- **Work task**: What you return must match the records exactly, except that the pictures are gone.

▬▬▬▬▬▬▬▬▬▬

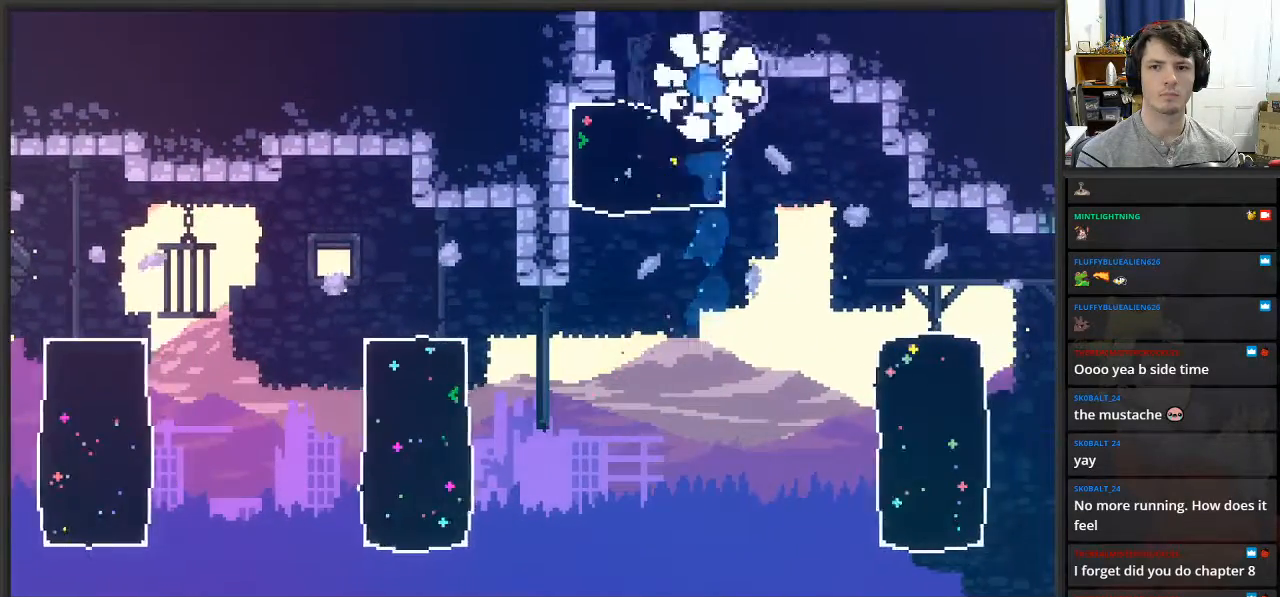
{"buttons": [], "left_stick": "center", "right_stick": "center", "events": [[250, "L2", "up"], [267, "left_stick", "center"]]}
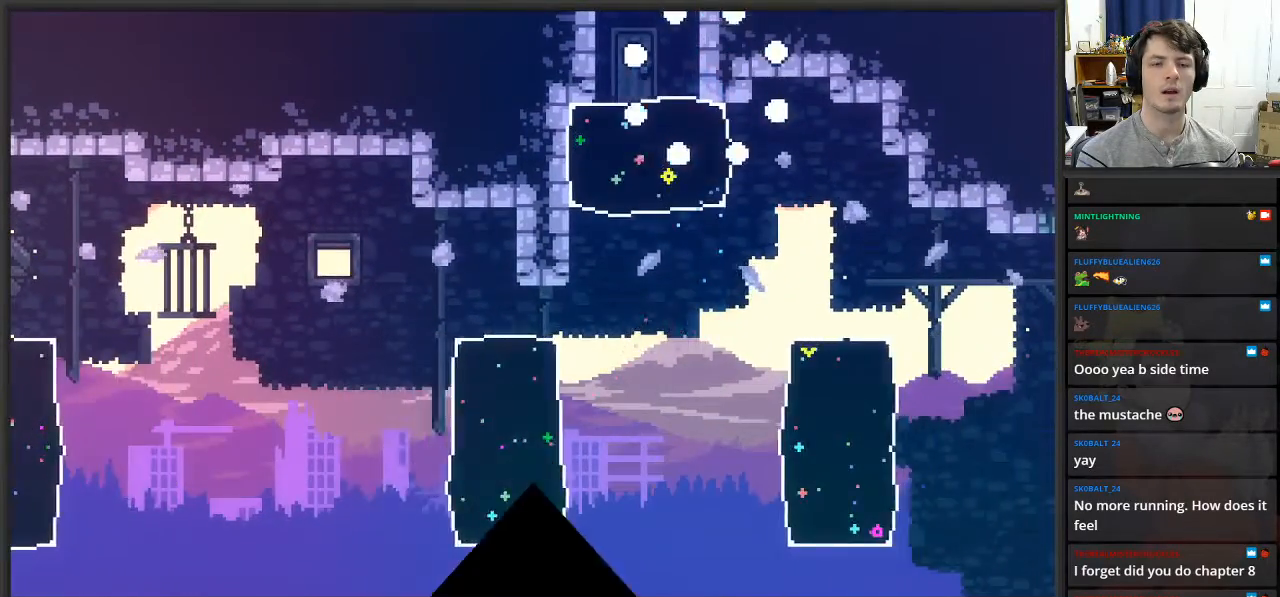
{"buttons": [], "left_stick": "center", "right_stick": "center", "events": []}
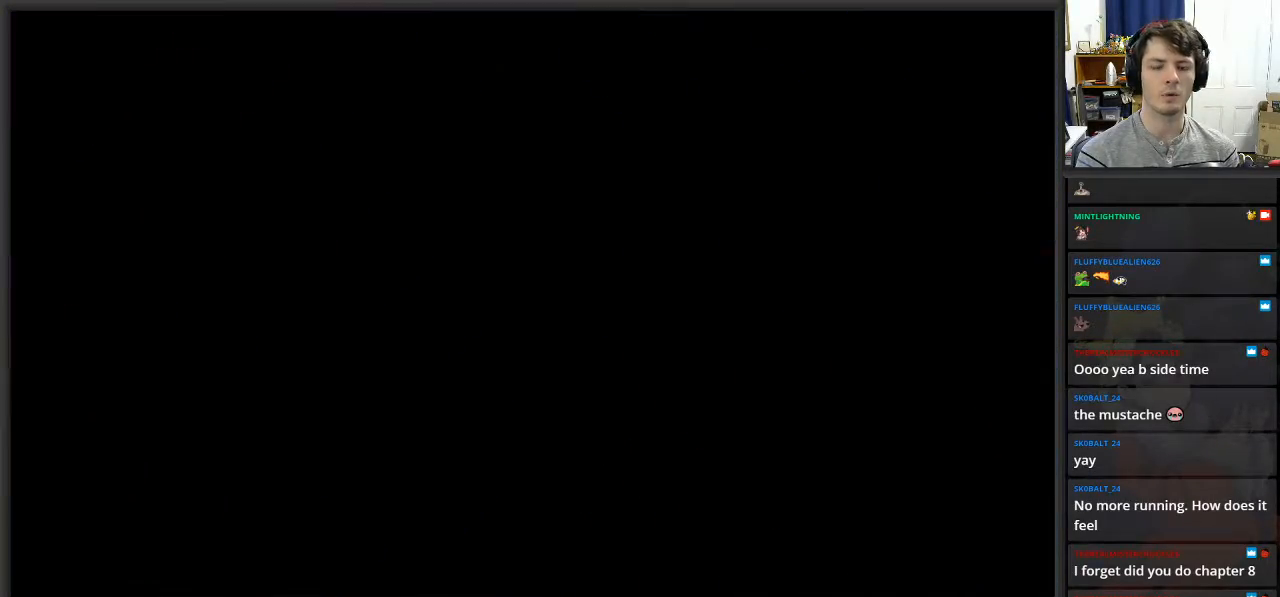
{"buttons": [], "left_stick": "center", "right_stick": "center", "events": []}
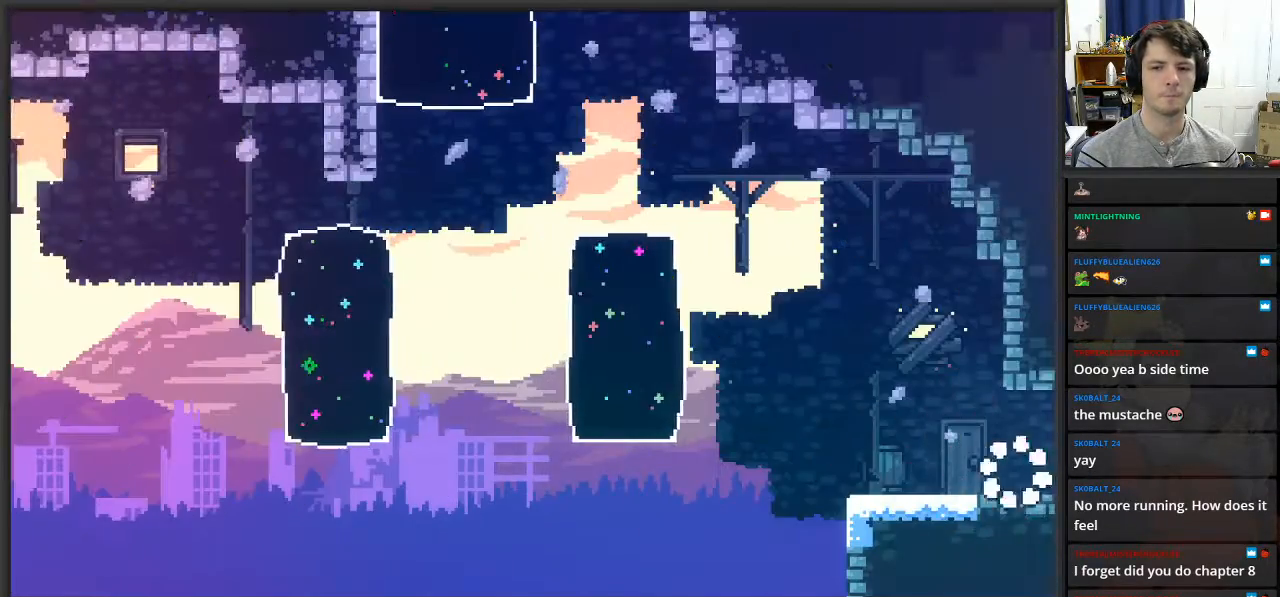
{"buttons": [], "left_stick": "left", "right_stick": "center", "events": [[283, "left_stick", "left"]]}
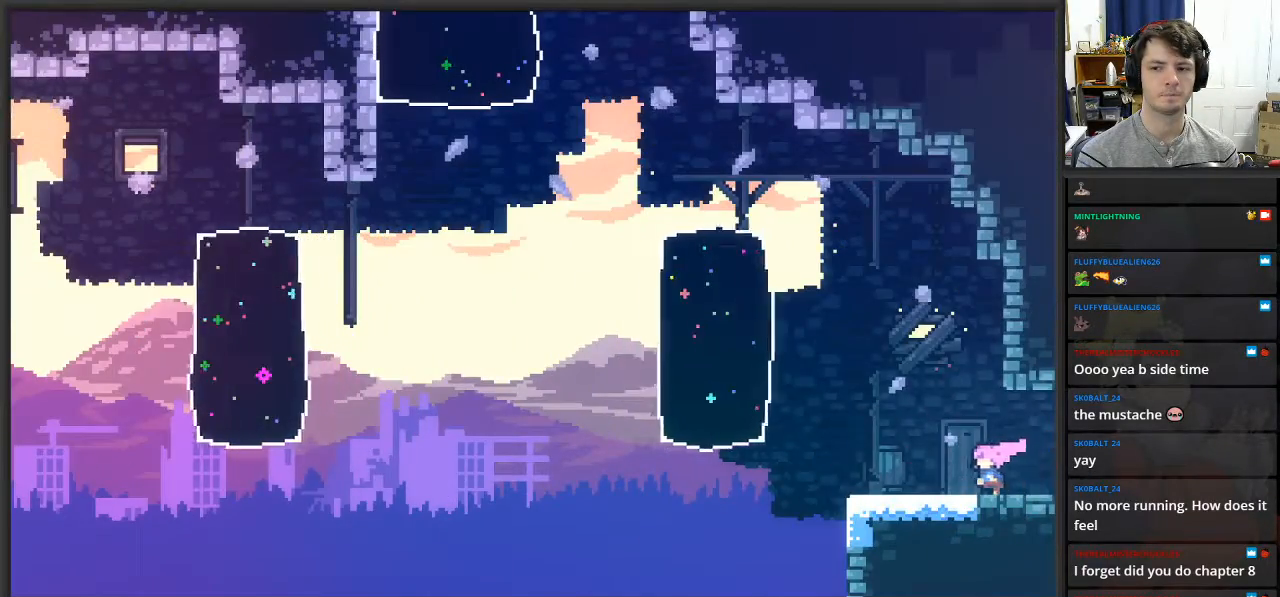
{"buttons": ["X", "L2"], "left_stick": "up-left", "right_stick": "center", "events": [[83, "A", "down"], [83, "L2", "down"], [133, "left_stick", "up-left"], [383, "A", "up"], [400, "X", "down"]]}
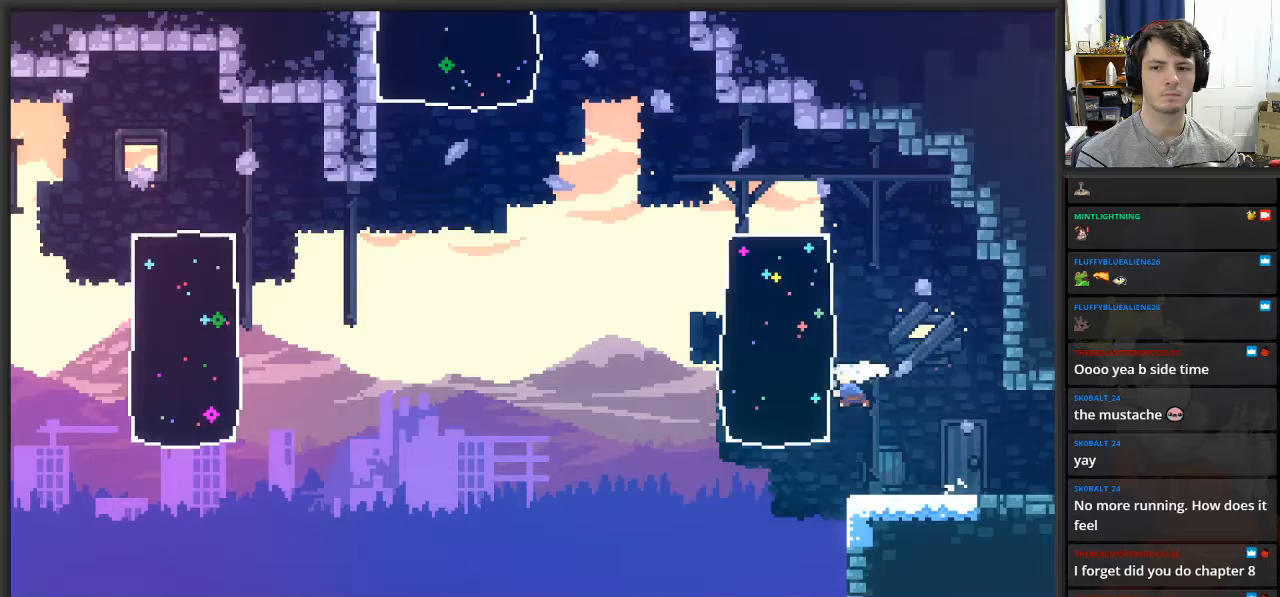
{"buttons": ["L2"], "left_stick": "up-left", "right_stick": "center", "events": [[100, "X", "up"]]}
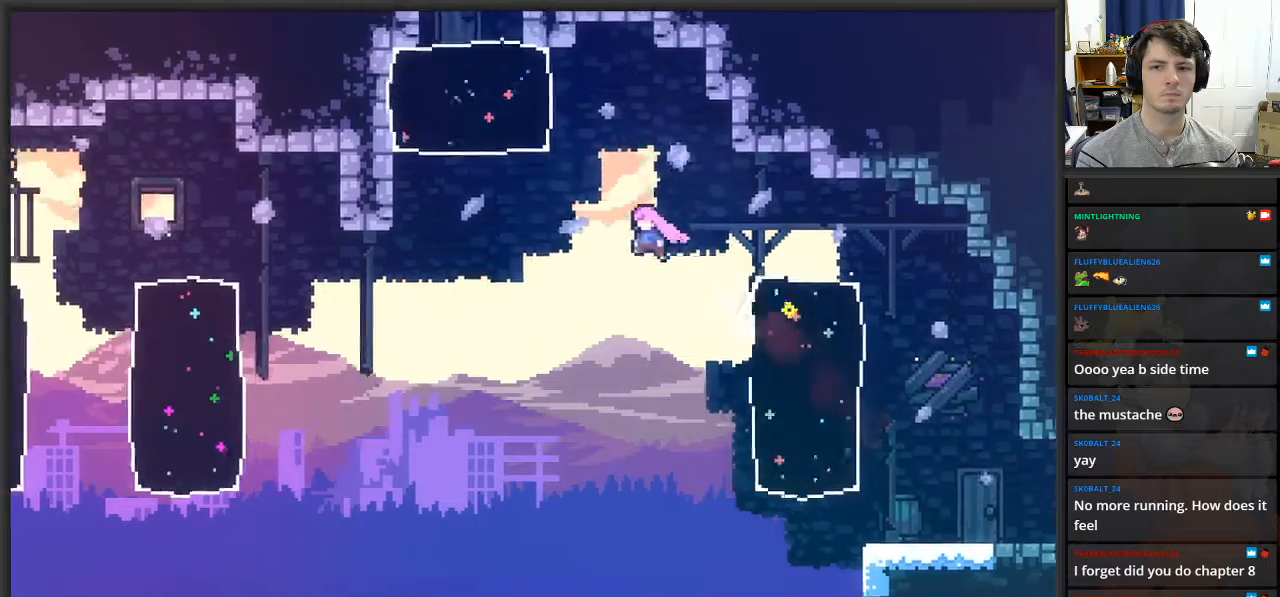
{"buttons": ["L2"], "left_stick": "up", "right_stick": "center", "events": [[300, "left_stick", "up"], [333, "X", "down"], [500, "X", "up"]]}
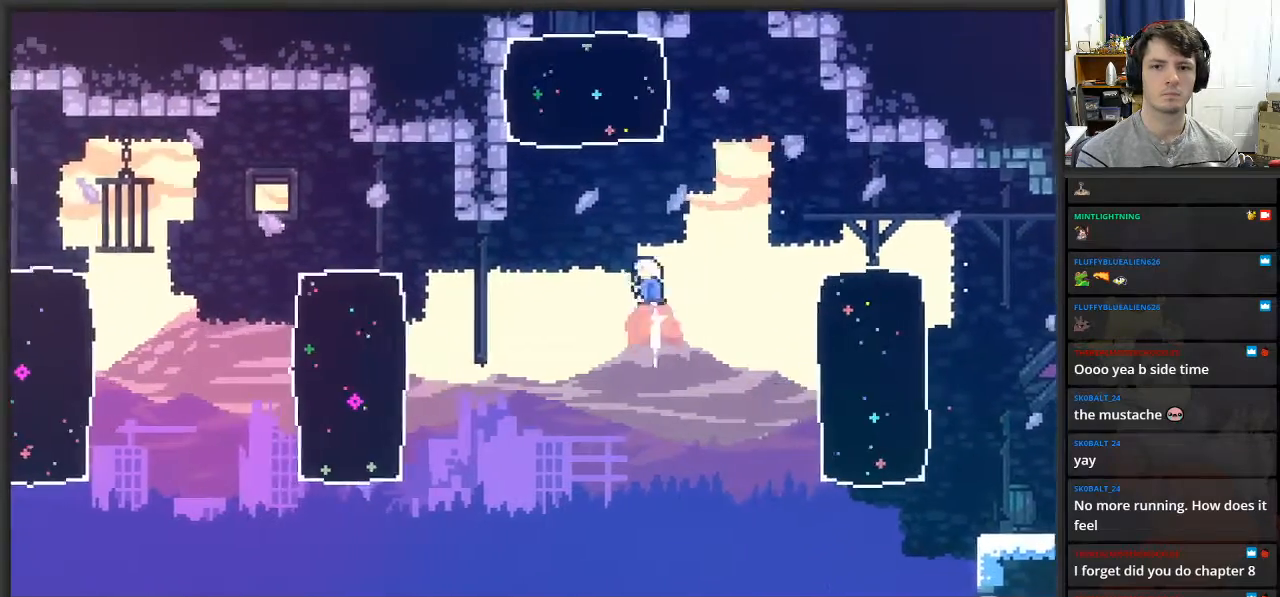
{"buttons": ["L2"], "left_stick": "up", "right_stick": "center", "events": [[17, "left_stick", "up-left"], [267, "left_stick", "up"], [317, "X", "down"], [483, "X", "up"]]}
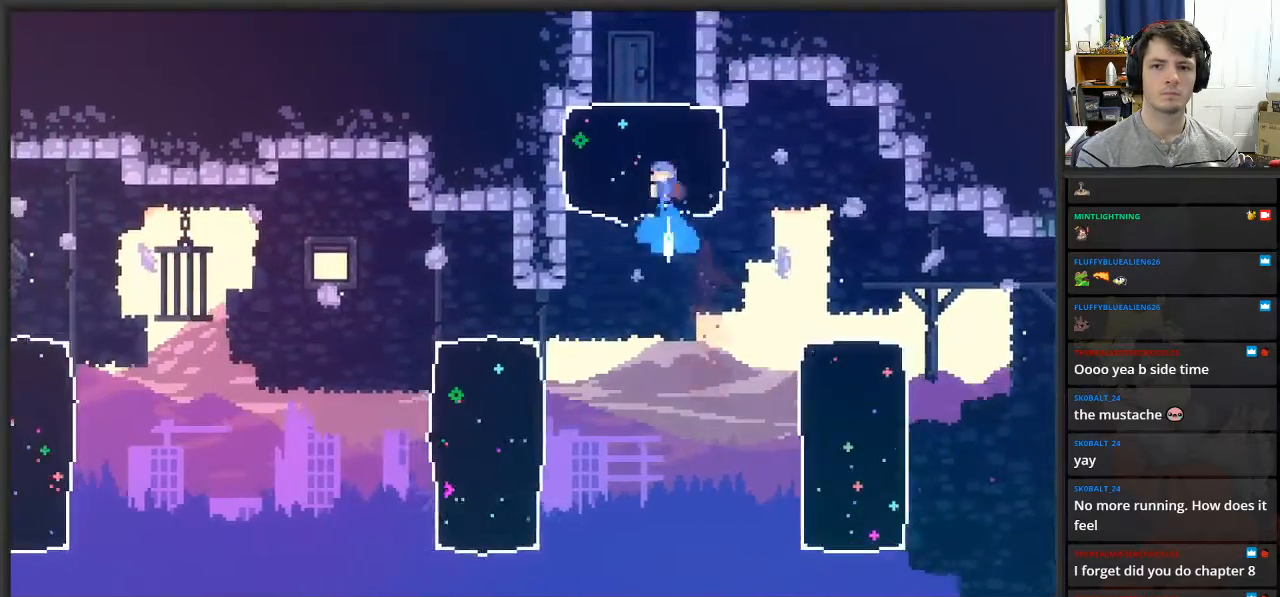
{"buttons": [], "left_stick": "center", "right_stick": "center", "events": [[167, "left_stick", "center"], [500, "L2", "up"]]}
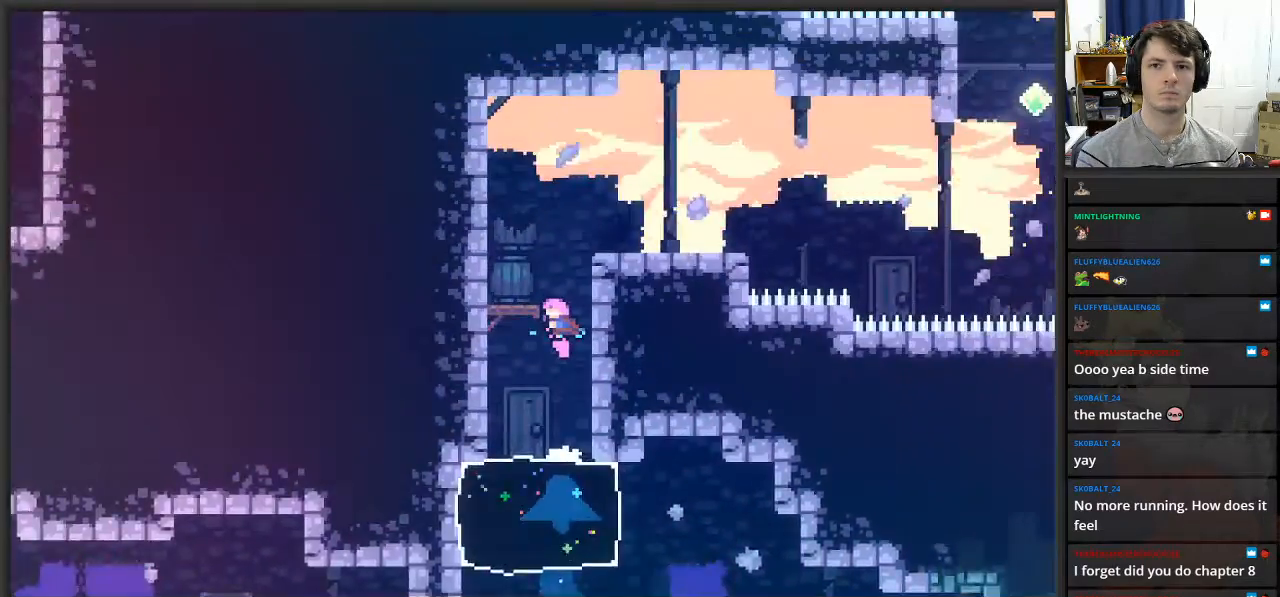
{"buttons": [], "left_stick": "center", "right_stick": "center", "events": []}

▬▬▬▬▬▬▬▬▬▬

- **Output**:
{"buttons": [], "left_stick": "center", "right_stick": "center", "events": [[250, "L2", "up"], [267, "left_stick", "center"]]}
{"buttons": [], "left_stick": "center", "right_stick": "center", "events": []}
{"buttons": [], "left_stick": "center", "right_stick": "center", "events": []}
{"buttons": [], "left_stick": "left", "right_stick": "center", "events": [[283, "left_stick", "left"]]}
{"buttons": ["X", "L2"], "left_stick": "up-left", "right_stick": "center", "events": [[83, "A", "down"], [83, "L2", "down"], [133, "left_stick", "up-left"], [383, "A", "up"], [400, "X", "down"]]}
{"buttons": ["L2"], "left_stick": "up-left", "right_stick": "center", "events": [[100, "X", "up"]]}
{"buttons": ["L2"], "left_stick": "up", "right_stick": "center", "events": [[300, "left_stick", "up"], [333, "X", "down"], [500, "X", "up"]]}
{"buttons": ["L2"], "left_stick": "up", "right_stick": "center", "events": [[17, "left_stick", "up-left"], [267, "left_stick", "up"], [317, "X", "down"], [483, "X", "up"]]}
{"buttons": [], "left_stick": "center", "right_stick": "center", "events": [[167, "left_stick", "center"], [500, "L2", "up"]]}
{"buttons": [], "left_stick": "center", "right_stick": "center", "events": []}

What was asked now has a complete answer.